Extracted records:
***
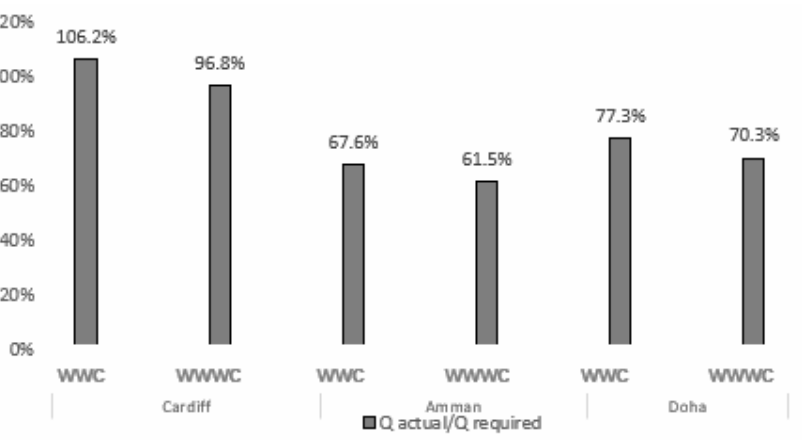
Figure 20. The actual-to-required ventilation ratio using Window-WindCatcher (WWC) and Without Window-WindCatcher (WWWC).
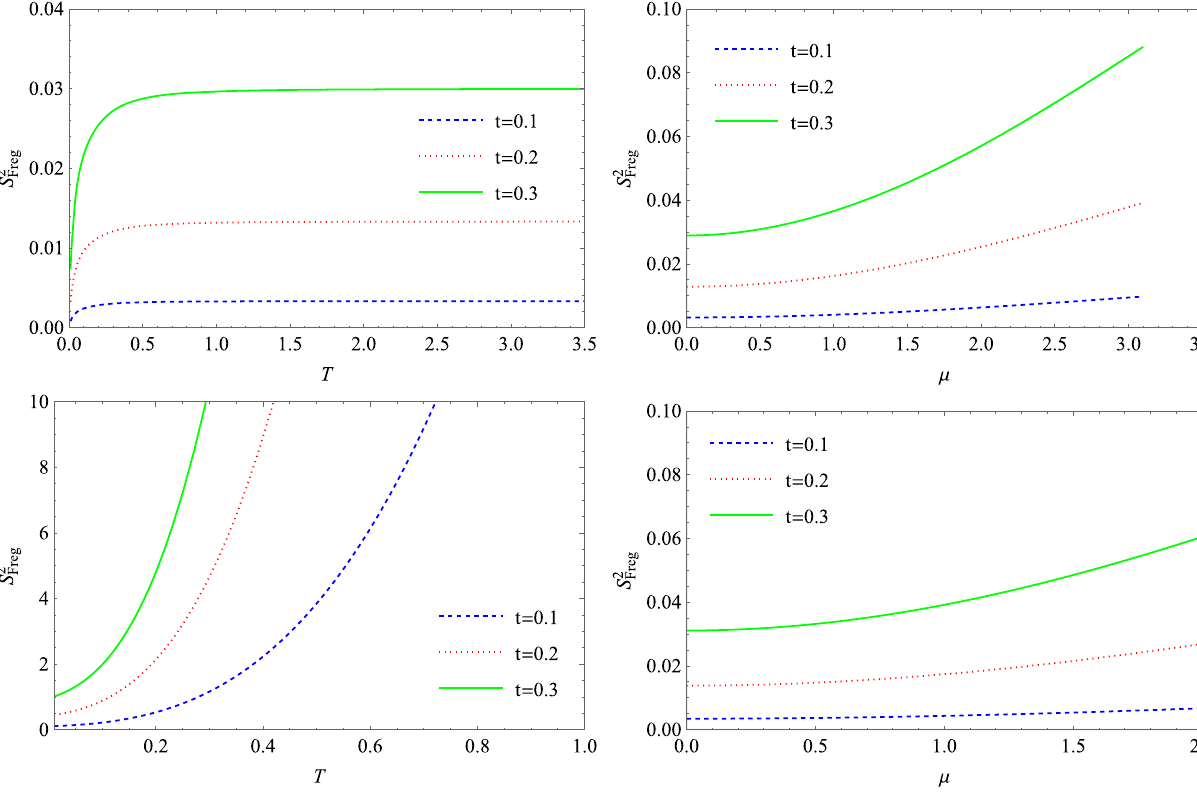
distribution and reproduction in any medium or format, as long as you give appropriate credit to the original author(s) and the source, pro- vide a link to the Creative Commons licence, and indicate if changes were made. The images or other third party material in this article are included in the article’s Creative Commons licence, unless indi- cated otherwise in a credit line to the material. If material is not included in the article’s Creative Commons licence and your intended use is not permitted by statutory regulation or exceeds the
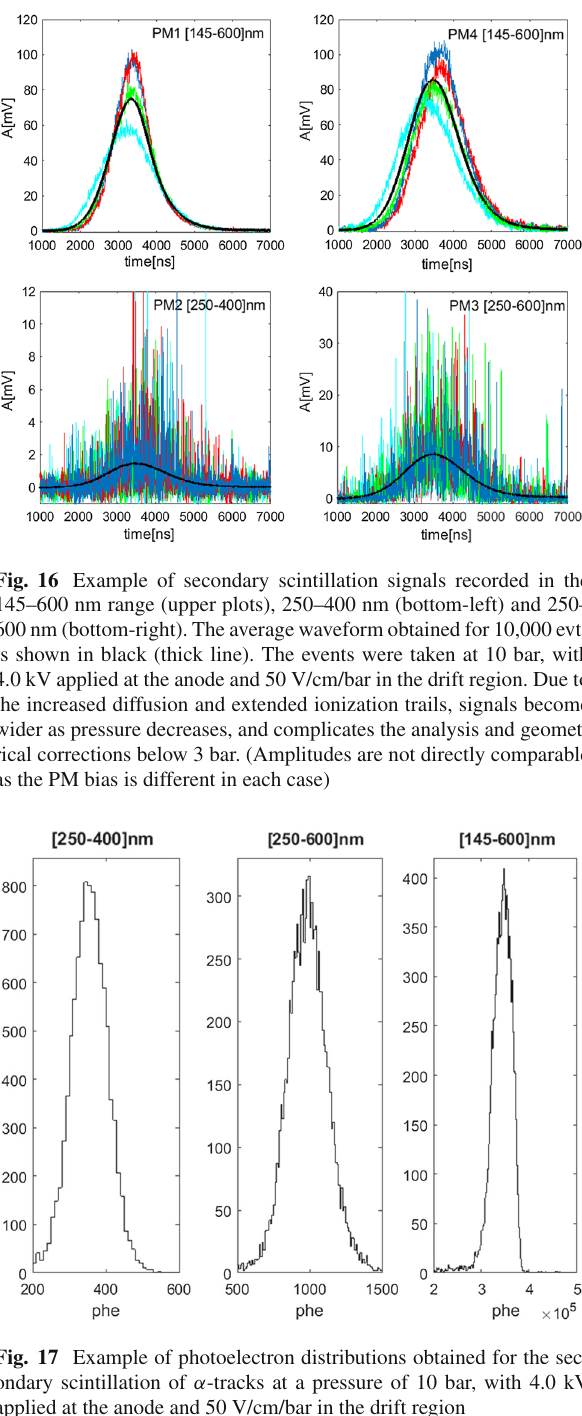
calibrations and histogrammed. Soft cuts in low energy events were applied to avoid outliers, and the average value of the histograms was used as an estimate of the yields (Fig. 17). By applying the Geant4 corrections with the same param- eters as for the primary scintillation signals, and given the good agreement obtained with earlier measurements in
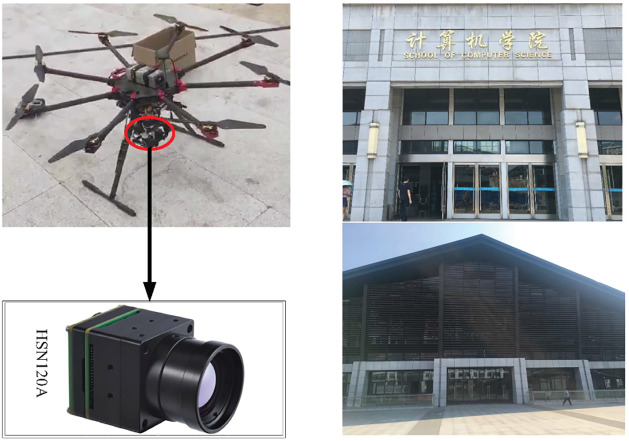
Experimental scene: An eight-rotor UAV equipped with HSN120A IR camera, with experiment conducted around Zhuoer Gymnasium in Wuhan University.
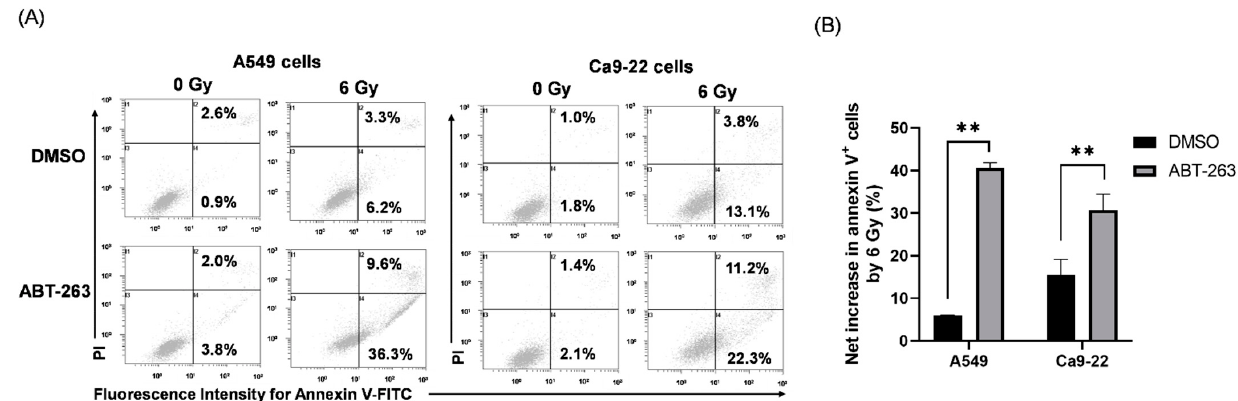
Figure 3. Effects of ABT-263 on the induction of apoptosis of irradiated cancer cells: ( A , B ) X-irradiated A549 and Ca9-22 cells were cultured for 24 h prior to the addition of ABT-263 to the culture (5 μ M for A549 cells and 10 μ M for Ca9-22 cells). After 24 h of culture, the cells including floating cells were harvested for apoptosis analysis. ( A ) Representative cytograms are shown. The inset numbers indicate the percentage of annexin V + /propidium iodine (PI) − cells or annexin V + /PI + cells. ( B ) The net increase in annexin V + apoptotic cells (sum of annexin V + /PI − cells and annexin V + /PI + cells) by 6 Gy is shown. Data are presented as the mean ± SD of independent experiments. ** p < 0.01.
***
Requirement:
Without including any pictures, please restate all the records exactly.

Task solution:
Figure 20. The actual-to-required ventilation ratio using Window-WindCatcher (WWC) and Without Window-WindCatcher (WWWC).
distribution and reproduction in any medium or format, as long as you give appropriate credit to the original author(s) and the source, pro- vide a link to the Creative Commons licence, and indicate if changes were made. The images or other third party material in this article are included in the article’s Creative Commons licence, unless indi- cated otherwise in a credit line to the material. If material is not included in the article’s Creative Commons licence and your intended use is not permitted by statutory regulation or exceeds the
calibrations and histogrammed. Soft cuts in low energy events were applied to avoid outliers, and the average value of the histograms was used as an estimate of the yields (Fig. 17). By applying the Geant4 corrections with the same param- eters as for the primary scintillation signals, and given the good agreement obtained with earlier measurements in
Experimental scene: An eight-rotor UAV equipped with HSN120A IR camera, with experiment conducted around Zhuoer Gymnasium in Wuhan University.
Figure 3. Effects of ABT-263 on the induction of apoptosis of irradiated cancer cells: ( A , B ) X-irradiated A549 and Ca9-22 cells were cultured for 24 h prior to the addition of ABT-263 to the culture (5 μ M for A549 cells and 10 μ M for Ca9-22 cells). After 24 h of culture, the cells including floating cells were harvested for apoptosis analysis. ( A ) Representative cytograms are shown. The inset numbers indicate the percentage of annexin V + /propidium iodine (PI) − cells or annexin V + /PI + cells. ( B ) The net increase in annexin V + apoptotic cells (sum of annexin V + /PI − cells and annexin V + /PI + cells) by 6 Gy is shown. Data are presented as the mean ± SD of independent experiments. ** p < 0.01.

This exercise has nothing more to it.